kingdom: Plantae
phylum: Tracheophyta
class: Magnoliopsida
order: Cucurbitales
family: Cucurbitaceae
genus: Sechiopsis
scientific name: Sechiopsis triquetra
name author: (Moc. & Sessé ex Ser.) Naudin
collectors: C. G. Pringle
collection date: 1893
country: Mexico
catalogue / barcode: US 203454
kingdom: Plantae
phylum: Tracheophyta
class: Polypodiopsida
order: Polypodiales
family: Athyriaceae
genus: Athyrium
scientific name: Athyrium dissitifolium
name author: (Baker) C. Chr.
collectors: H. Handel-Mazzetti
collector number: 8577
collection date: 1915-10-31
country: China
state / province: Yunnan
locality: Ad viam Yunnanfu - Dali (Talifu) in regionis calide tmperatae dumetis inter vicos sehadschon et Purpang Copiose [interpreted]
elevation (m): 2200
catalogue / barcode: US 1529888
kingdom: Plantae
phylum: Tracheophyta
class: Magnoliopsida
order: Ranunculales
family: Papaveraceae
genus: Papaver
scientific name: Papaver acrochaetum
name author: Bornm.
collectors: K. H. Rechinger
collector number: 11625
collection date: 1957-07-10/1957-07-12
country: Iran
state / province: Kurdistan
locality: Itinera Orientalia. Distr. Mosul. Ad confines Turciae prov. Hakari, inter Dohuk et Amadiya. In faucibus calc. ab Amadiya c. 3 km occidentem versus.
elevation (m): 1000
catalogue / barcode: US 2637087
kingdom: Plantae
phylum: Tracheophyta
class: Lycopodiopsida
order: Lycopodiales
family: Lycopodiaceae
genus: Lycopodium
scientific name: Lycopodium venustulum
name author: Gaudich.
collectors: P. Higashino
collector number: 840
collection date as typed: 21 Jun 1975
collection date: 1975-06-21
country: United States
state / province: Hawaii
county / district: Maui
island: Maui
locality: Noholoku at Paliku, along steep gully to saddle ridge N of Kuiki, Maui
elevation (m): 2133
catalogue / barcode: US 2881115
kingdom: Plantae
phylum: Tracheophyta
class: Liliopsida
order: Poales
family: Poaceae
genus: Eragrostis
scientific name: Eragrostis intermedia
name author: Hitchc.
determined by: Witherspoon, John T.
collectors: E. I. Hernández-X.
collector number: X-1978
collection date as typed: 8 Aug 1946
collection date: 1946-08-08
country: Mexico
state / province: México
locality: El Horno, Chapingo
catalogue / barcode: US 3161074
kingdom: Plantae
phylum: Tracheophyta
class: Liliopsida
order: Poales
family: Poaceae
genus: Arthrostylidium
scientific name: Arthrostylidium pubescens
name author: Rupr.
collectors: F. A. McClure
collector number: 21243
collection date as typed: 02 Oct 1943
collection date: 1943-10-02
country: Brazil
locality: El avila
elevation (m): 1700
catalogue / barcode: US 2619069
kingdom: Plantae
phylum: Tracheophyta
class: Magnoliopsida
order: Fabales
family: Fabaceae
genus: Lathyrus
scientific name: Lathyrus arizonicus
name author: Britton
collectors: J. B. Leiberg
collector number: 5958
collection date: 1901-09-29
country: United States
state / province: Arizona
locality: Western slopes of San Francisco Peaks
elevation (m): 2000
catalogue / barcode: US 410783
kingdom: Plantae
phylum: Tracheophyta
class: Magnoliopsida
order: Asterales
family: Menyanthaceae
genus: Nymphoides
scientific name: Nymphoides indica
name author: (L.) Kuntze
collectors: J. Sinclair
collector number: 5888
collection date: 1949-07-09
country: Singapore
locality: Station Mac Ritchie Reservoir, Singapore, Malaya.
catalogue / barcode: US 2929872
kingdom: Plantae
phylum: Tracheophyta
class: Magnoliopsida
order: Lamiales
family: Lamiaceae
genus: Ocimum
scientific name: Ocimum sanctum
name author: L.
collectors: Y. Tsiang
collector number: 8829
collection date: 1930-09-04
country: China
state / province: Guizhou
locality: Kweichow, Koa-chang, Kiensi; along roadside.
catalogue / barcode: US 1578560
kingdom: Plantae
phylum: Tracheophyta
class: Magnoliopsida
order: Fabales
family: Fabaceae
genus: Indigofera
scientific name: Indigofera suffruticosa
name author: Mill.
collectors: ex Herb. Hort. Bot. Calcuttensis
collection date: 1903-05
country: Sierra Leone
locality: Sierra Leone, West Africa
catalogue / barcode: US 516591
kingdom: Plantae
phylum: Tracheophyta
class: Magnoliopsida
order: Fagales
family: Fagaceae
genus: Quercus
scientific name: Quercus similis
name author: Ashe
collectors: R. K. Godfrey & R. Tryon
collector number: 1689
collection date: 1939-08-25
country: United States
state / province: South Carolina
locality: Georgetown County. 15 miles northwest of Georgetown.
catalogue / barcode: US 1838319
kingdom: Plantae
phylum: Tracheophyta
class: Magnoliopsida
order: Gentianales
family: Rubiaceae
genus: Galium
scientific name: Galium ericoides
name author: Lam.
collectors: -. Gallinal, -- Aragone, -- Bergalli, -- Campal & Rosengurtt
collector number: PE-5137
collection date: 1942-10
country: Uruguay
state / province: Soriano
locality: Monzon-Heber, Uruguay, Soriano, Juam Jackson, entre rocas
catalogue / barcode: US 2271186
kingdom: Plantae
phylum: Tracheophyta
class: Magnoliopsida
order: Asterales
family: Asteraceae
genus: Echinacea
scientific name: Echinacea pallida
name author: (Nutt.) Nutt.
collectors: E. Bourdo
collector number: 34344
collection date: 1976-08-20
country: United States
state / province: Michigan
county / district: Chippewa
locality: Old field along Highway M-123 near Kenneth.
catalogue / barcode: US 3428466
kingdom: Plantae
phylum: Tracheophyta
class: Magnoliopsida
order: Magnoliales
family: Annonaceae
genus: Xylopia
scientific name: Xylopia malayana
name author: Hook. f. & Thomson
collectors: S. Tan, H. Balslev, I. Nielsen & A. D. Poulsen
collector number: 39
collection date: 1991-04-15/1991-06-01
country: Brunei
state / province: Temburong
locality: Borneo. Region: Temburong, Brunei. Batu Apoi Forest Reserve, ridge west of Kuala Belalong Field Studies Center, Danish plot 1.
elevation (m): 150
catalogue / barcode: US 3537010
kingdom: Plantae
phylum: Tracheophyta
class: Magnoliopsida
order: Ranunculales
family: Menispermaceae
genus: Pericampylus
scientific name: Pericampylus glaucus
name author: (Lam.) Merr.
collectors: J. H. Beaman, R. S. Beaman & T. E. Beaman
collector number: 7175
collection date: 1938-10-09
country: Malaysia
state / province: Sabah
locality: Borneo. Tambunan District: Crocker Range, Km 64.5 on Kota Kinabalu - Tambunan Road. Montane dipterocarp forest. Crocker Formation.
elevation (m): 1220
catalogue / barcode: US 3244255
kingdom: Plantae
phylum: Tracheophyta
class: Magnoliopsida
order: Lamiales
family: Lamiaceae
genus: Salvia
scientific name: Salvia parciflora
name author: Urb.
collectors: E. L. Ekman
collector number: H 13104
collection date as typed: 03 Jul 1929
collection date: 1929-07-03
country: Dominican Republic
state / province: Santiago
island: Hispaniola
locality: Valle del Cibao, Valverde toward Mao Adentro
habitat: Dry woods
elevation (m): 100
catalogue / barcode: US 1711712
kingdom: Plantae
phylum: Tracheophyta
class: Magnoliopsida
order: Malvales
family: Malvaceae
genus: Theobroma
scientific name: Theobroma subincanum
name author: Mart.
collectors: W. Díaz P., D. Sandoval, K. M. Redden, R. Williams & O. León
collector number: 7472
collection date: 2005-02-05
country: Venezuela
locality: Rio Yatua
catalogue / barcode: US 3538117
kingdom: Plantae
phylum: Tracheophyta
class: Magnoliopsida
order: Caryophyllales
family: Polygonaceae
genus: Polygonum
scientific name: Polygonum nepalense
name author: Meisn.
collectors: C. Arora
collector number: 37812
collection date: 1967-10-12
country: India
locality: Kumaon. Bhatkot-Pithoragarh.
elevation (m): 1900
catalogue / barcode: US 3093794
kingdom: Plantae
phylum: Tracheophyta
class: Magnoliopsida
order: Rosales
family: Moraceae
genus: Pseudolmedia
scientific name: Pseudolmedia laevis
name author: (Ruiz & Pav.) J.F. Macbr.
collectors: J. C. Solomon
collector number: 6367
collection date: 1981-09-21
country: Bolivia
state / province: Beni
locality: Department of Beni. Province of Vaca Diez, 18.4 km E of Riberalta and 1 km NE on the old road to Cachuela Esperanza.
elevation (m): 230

==============================

■ **WHAT THE EXERCISE ASKS**
Set down the lines of the records starting at the line containing "genus: Pericampylus" and ending at the line containing "state / province: Sabah", both included, reproducing them without any change.

■ **EXERCISE OUTPUT**
genus: Pericampylus
scientific name: Pericampylus glaucus
name author: (Lam.) Merr.
collectors: J. H. Beaman, R. S. Beaman & T. E. Beaman
collector number: 7175
collection date: 1938-10-09
country: Malaysia
state / province: Sabah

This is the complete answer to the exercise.